Healthcare markets are highly regulated across the world and approximately 50% of the group’s turnover is in regulated pharmaceutical products. The group supports regulation that advances the government’s healthcare agenda of making medicines more affordable and more accessible but opposes regulation which inhibits access to affordable healthcare and limits customer choice.

Retail and healthcare skills are scarce and in high demand locally and internationally. Attracting and retaining talent is therefore critical to the group’s continued success.

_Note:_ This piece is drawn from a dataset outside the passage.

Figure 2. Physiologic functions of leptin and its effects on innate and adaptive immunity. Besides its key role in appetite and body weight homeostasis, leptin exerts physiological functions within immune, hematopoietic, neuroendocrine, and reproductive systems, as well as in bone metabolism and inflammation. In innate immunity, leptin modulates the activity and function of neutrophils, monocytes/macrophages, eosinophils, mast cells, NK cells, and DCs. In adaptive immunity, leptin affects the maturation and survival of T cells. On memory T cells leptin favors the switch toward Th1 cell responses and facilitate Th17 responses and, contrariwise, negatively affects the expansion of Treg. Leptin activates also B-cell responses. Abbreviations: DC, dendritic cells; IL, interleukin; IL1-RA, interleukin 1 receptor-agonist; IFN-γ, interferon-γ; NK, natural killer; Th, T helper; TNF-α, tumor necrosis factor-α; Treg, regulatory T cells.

As the largest employer of pharmacy staff in the private sector in South Africa the group is actively building capacity to address the critical shortage of pharmacists.

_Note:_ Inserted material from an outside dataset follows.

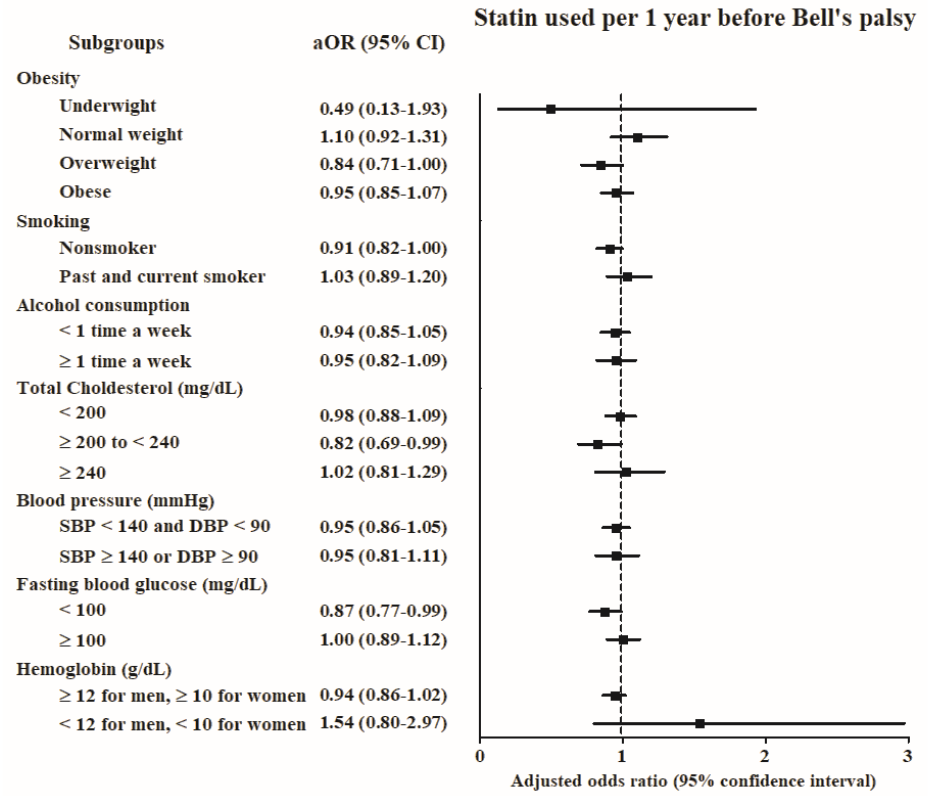
Figure 2. Odds ratios (95% confidence interval) of statin use against Bell’s palsy, according to age, sex, smoking, alcohol consumption, total cholesterol, blood pressure, fasting blood glucose, and hemoglobin.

  • Legislative and regulatory changes introduced by the Department of Health (DoH), SA Pharmacy Council (SAPC) and SA Health Products Regulatory Authority (SAHPRA) could impact on Clicks’ and UPD’s turnover and margins.
  • Impacts include the ability to obtain pharmacy licences and to launch private label and exclusive scheduled and complementary medicines.
  • Introduction of National Health Insurance (NHI) could impact on the private and public healthcare markets.


  • Inability to recruit, attract and retain talent for core business needs, including merchandise and planning, store management and pharmacy.


  • Ensure Clicks and UPD are operating efficiently to maintain margins and profitability.
  • Continue management engagement with the DoH, SAPC and SAHPRA on legislation and regulation.
  • As the market leaders in retail pharmacy and pharmaceutical wholesaling, position Clicks and UPD to benefit from market consolidation arising from changes in legislation and regulation.
  • Partner with government to be a preferred service provider to the NHI scheme.


  • Salaries and incentives are externally benchmarked to ensure the group remains competitive.
  • Group resourcing function established, including specialist pharmacy team.
  • Bursary and internship programmes to attract pharmacy graduates.
  • Retail graduate programme offered.
  • Accredited training programmes for store management, key store roles and merchandise and planning rolled out.
  • Senior leadership development programme strengthens pool of management talent and provides succession plan.

Information technology

Real-time, uninterrupted IT systems are essential in today’s technology-driven business environment while robust IT security and governance processes are required to limit breaches of customer privacy and loss of data to avoid legal liability and reputational damage.


  • Confidential customer or sensitive internal data compromised as a result of undetected data security breach or cyberattack.
  • IT systems and architecture no longer appropriate in an environment of ever-increasing scale and requirement for real-time IT systems.
  • Inability to restore business operations and IT systems in the event of a disaster.


  • Improved information security practices and compliance as a result of increased online presence.
  • Planned implementation roadmap for new IT systems with improved system efficiencies and cost savings that support the organic growth strategy.